5. La rivoluzione di ottobre
Il 4 aprile 1917 Lenin arrivò a Pietrogrado, organizzò una seconda rivoluzione e nelle tesi di aprile indicò 3
obiettivi:
– abbattere il governo provvisorio e dare tutto il potere ai soviet;
– fare uscire la Russia dalla guerra;
– dare la terra ai contadini.
Le truppe si ribellarono e il Governo provvisorio, guidato da Kerenskij, non sapeva risolvere il problema.
Per abbatterlo i bolscevichi crearono la guardia rossa e iniziò la rivoluzione d’ottobre.
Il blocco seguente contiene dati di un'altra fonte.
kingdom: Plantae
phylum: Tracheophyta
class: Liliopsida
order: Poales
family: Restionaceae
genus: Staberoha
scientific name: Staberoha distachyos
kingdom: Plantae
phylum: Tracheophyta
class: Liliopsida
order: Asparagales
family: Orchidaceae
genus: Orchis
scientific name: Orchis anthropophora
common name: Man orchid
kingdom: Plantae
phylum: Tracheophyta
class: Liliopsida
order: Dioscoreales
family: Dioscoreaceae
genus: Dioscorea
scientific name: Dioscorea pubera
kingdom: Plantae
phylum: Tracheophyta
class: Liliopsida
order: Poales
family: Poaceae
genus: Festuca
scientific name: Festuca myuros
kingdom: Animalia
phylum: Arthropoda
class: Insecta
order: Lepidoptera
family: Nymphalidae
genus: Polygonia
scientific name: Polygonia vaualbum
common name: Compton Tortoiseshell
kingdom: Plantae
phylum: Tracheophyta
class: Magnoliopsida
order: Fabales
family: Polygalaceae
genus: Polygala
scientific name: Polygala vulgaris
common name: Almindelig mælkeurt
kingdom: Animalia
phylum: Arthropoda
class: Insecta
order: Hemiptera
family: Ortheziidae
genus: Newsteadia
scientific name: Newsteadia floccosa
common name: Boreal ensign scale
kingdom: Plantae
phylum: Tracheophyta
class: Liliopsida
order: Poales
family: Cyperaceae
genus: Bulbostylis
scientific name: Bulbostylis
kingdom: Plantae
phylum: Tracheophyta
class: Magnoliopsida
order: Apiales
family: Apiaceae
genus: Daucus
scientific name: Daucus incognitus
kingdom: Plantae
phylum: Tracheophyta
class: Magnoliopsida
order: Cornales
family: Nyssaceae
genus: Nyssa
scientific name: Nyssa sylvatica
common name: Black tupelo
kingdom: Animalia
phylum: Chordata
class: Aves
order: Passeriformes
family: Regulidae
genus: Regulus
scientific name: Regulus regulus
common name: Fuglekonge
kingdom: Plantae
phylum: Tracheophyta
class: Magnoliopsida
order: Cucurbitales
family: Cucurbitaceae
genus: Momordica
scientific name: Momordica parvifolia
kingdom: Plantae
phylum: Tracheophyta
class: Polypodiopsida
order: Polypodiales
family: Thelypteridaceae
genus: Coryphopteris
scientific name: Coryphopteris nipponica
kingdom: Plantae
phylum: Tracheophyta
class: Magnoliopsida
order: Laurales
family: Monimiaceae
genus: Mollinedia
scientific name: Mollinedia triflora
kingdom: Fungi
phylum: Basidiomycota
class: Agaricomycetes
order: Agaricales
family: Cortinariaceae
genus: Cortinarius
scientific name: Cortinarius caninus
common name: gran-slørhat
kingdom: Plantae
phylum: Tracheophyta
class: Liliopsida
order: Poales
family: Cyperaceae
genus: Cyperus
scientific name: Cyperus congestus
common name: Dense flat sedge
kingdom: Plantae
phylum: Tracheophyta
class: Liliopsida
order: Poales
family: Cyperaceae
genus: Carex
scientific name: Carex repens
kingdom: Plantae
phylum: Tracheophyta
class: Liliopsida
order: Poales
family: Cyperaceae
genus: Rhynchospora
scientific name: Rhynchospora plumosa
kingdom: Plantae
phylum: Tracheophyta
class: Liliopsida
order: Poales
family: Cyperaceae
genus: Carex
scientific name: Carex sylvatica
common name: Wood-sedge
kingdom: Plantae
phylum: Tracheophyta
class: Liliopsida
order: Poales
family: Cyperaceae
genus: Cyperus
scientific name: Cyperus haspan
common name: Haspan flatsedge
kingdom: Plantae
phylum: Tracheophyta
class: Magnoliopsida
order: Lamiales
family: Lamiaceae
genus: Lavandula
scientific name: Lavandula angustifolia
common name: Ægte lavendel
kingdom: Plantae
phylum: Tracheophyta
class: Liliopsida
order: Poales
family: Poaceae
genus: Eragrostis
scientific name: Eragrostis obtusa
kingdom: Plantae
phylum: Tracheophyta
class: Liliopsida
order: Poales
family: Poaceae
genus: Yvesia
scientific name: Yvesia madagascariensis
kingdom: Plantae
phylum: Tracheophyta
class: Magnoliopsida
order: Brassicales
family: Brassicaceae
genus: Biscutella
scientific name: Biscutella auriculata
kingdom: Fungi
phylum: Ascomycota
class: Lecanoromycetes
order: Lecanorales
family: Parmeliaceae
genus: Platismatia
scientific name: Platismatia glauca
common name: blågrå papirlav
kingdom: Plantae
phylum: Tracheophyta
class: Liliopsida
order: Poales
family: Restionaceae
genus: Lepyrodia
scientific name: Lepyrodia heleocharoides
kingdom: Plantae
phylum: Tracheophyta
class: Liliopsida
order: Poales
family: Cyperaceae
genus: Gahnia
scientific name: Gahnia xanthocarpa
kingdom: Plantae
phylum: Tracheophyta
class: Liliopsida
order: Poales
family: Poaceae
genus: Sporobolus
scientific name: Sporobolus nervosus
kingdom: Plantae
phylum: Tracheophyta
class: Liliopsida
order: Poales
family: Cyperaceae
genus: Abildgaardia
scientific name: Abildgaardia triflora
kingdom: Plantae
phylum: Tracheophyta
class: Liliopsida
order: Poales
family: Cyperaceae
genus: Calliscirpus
Il 24 ottobre 1917 le guardie rosse occuparono Pietrogrado e i rivoluzionari conquistarono il Palazzo
d’Inverno.
Venne creato il Soviet dei Commissari del popolo, guidato da Lenin.
Il nuovo governo abolì la proprietà della terra, affidò le fabbriche agli operai e firmò la pace di Brest-
Litovsk con cui la Russia usciva dalla guerra.
Il 12 novembre 1917 si svolsero le elezioni, Lenin sciolse l’assemblea e impose la dittatura del
proletariato.

6. La nascita dell’URSS
Nel 1918 in Russia ci fu una guerra civile tra i generali dello zar, che organizzarono un esercito detto
l’Armata bianca, e il nuovo Stato comunista.
I governi europei aiutarono l’Armata bianca perché temevano la diffusione del comunismo.
Lenin creò un esercito bolscevico, l’Armata rossa guidata da Lev Trockij, e una polizia politica, la Ceka,
famosa per i suoi metodi violenti.
I contadini si schierarono con i bolscevichi perché avevano paura di perdere le loro terre.
Il 16 luglio 1918 lo zar e la sua famiglia furono giustiziati.
Nel 1920 la guerra civile si concluse con la vittoria dell’Armata rossa.
Nel 1922 nacque l’URSS, l’Unione delle Repubbliche Socialiste Sovietiche, in cui la Russia era unita con le
repubbliche di Ucraina, Georgia, Armenia, Bielorussia e Azerbaigian.